Голос у нее невеселый. Как будто ее тоже во младенчестве сожрали. Или, например, ее колыбелью тоже стали тьма и безвременье.
– Значит, они тебя слышат?
– Слушать свою судьбу умеют еще более немногие, чем видеть ее…
– Почему?
– Потому что они слишком хотят все сделать по-своему. Слишком себялюбивы, чтобы слышать мой шепот. Слишком горды, чтобы следовать советам и искать окольные пути. Они умеют только бороться… как твой отец.
Помолчали. Безвременье вокруг смешивалось с тьмой, тьма душила безвременье. Им не надоедает быть частями единого целого.
– Значит, у него – тоже Судьба?
– У всех.
– И он хочет с тобой бороться?
– Не надо со мной бороться. Пожалуйста, не надо со мной бороться!! Мир еще так молод, а я уже так устала… с вами бороться, дураками. Побеждать. У меня ведь тоже – Судьба… предназначение.
– А что с тобой делать тогда? Любить? Поклоняться?!
– Нельзя любить то, что у тебя вечно за плечами. И поклоняться тому, о чем совсем не знаешь. Меня понимать надо. Понимать и принимать, какая я есть.
– Ну и что тогда? Ты станешь мягче, что ли?
– Маленький Кронид… я не бываю тверже или мягче.
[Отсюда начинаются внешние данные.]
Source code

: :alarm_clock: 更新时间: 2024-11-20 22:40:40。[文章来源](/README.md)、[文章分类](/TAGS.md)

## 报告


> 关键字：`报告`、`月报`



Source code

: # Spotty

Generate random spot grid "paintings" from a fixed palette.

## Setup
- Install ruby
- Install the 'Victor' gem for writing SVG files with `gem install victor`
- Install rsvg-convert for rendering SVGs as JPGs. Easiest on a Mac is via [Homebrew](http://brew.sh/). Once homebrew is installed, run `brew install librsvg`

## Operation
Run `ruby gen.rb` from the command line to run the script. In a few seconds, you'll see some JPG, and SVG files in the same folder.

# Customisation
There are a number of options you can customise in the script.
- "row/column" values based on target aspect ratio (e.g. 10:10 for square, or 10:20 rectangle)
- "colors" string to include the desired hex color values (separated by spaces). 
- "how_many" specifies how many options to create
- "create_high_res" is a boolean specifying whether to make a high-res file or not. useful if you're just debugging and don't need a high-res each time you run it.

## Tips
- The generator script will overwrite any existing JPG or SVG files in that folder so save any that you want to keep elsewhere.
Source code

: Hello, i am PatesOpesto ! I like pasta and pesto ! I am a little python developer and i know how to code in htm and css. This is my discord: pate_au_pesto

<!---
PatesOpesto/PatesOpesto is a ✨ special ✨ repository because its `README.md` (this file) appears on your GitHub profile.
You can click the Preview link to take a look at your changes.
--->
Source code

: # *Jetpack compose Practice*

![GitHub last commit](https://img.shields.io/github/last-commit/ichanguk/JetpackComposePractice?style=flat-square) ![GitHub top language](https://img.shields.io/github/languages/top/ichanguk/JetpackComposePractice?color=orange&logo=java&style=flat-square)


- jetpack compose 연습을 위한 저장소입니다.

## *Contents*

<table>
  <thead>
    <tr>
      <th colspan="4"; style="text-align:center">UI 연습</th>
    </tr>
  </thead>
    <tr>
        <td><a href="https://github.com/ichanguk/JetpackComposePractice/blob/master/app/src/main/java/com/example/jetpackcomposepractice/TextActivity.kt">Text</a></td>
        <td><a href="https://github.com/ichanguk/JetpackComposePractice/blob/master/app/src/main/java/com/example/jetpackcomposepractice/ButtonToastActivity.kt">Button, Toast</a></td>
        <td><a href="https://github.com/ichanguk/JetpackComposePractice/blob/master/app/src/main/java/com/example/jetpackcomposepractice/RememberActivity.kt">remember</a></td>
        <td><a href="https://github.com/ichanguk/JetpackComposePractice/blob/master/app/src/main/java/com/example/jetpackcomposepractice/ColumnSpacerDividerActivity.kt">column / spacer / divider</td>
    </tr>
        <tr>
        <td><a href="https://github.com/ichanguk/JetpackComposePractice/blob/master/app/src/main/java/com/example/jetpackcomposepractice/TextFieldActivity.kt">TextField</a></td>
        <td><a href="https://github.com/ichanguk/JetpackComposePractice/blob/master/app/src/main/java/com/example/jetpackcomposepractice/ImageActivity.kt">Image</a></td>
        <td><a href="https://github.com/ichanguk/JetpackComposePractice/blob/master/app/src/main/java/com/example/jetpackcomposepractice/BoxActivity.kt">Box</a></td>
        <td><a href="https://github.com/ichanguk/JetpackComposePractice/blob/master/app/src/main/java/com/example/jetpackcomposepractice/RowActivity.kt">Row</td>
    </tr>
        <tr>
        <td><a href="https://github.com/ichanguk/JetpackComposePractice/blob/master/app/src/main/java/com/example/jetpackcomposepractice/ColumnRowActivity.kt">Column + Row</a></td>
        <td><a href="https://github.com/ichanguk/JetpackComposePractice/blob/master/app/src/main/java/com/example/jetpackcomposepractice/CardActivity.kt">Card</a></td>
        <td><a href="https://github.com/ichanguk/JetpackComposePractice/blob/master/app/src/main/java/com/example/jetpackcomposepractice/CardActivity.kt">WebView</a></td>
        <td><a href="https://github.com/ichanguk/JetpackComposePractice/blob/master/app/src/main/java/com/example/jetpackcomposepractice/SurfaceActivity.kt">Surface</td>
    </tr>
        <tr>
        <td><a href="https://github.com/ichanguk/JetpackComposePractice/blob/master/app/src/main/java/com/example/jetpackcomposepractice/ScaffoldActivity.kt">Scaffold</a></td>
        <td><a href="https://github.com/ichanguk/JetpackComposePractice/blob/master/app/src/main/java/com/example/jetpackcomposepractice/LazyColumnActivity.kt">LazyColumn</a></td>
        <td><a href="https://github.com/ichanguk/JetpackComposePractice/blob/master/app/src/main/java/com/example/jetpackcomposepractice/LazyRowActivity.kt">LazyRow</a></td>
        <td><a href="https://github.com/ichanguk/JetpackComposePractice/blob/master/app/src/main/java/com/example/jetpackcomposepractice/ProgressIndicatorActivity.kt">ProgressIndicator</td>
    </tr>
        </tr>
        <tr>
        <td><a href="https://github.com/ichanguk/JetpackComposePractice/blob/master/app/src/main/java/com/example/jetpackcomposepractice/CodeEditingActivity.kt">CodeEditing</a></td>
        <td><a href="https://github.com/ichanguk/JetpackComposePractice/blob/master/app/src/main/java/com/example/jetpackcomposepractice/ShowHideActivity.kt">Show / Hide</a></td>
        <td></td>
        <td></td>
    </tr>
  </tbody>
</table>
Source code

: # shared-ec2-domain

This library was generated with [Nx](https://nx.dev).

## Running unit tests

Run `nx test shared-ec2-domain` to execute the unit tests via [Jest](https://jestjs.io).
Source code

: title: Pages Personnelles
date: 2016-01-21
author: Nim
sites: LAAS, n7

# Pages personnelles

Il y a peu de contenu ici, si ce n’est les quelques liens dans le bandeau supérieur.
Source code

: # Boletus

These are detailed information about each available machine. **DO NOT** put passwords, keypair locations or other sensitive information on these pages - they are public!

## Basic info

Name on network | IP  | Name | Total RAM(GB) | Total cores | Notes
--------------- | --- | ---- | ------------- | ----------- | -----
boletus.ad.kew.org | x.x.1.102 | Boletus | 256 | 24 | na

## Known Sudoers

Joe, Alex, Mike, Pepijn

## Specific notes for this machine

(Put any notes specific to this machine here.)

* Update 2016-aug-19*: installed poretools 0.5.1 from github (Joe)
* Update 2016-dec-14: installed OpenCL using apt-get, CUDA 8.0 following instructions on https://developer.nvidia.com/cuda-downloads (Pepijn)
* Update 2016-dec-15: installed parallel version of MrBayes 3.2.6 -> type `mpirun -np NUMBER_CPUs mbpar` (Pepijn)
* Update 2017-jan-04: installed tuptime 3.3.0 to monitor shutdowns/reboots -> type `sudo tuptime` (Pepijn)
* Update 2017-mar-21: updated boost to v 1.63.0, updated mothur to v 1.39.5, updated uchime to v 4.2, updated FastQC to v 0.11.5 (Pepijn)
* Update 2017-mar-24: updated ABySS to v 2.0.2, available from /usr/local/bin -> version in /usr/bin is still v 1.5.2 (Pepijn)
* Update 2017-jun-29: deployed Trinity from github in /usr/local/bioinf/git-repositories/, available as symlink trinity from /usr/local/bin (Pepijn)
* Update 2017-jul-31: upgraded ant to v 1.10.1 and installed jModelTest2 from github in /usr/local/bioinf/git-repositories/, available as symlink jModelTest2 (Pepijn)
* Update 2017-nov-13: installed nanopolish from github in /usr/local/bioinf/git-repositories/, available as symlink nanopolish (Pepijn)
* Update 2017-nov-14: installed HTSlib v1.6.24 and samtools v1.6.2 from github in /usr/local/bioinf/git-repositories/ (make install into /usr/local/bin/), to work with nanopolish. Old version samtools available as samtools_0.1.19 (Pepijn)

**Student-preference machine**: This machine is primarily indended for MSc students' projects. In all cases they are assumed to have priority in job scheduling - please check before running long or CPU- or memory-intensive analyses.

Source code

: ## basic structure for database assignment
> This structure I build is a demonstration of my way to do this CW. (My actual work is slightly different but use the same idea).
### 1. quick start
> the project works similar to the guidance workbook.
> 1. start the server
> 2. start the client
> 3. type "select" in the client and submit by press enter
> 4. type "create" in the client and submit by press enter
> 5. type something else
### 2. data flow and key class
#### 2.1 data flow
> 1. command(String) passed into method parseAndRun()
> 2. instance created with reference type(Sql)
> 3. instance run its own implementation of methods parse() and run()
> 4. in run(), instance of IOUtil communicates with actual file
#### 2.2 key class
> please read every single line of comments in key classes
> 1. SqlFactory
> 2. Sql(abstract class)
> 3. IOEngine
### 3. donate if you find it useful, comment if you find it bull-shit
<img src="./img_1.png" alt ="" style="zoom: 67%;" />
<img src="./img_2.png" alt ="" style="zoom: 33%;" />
Я бываю – твоя или нет.
– Тогда какая ты – моя?
– Ты мне нравишься, Аид-невидимка. Попроси меня. Какой захочешь – такой и стану.
– И будешь – у меня за плечами?
– Если не прогонишь.
Как будто я такой дурак – прогонять.
***
Наверное, ей тоже было здорово скучно.
Или даже вообще делать нечего.
Вот и наведывалась раз за разом к сыну Крона, запертому в утробе своего отца.
Так, подавала голос из-за спины. Роняла фразы.
По делу и не по делу.
В любом случае я смаковал их подолгу, словно материнское молоко, и безвременье казалось не таким томительным.
– Ты что думаешь – мне совсем нечем заняться, только объяснять упрямому мальчишке, что и как там, вовне? Я, может, сижу высоко, на небесах, выше самой высокой горы. И вращаю ось мира.
– Ври больше.
– А вот и вращаю, невидимка. Если не вращать – мой свиток писаться не будет, и жизнь совсем остановится. А мои дочки перестанут прясть нити судеб и вынимать жребии.
– И что тогда?
– Нельзя жить без жребия, маленький Кронид. Это значит – вечно быть на перепутье дорог, каждая из которых ведет в неизвестность. Новый шаг – новое перепутье. Это значит: остаться на растерзание случайностям. Двое, которым предопределено встретиться, – не встретятся. Слово, которое нужно произнести, не будет произнесено. Это значит, все вернется к тому, с чего все началось, невидимка, – в нем не было Судьбы…
– В чем? И с чего все началось? Ты что, опять за свое?!
Смеется только. Мол, ты еще маленький, невидимка, занимай себя другими разговорами.
Какая разница, чем занимать. Тут же тьма и безвременье, безвременье и тьма… Разве что только разбежаться – и на стенку броситься, послушать, как там отец меня костерит.
– А что это ты просто сидишь, а, маленький Кронид?
Ну, точно делать ей больше нечего. А врет, мол, ось эту самую вращаю…
– Еще могу стоять. Или лежать. Все равно ж ни зги не видно.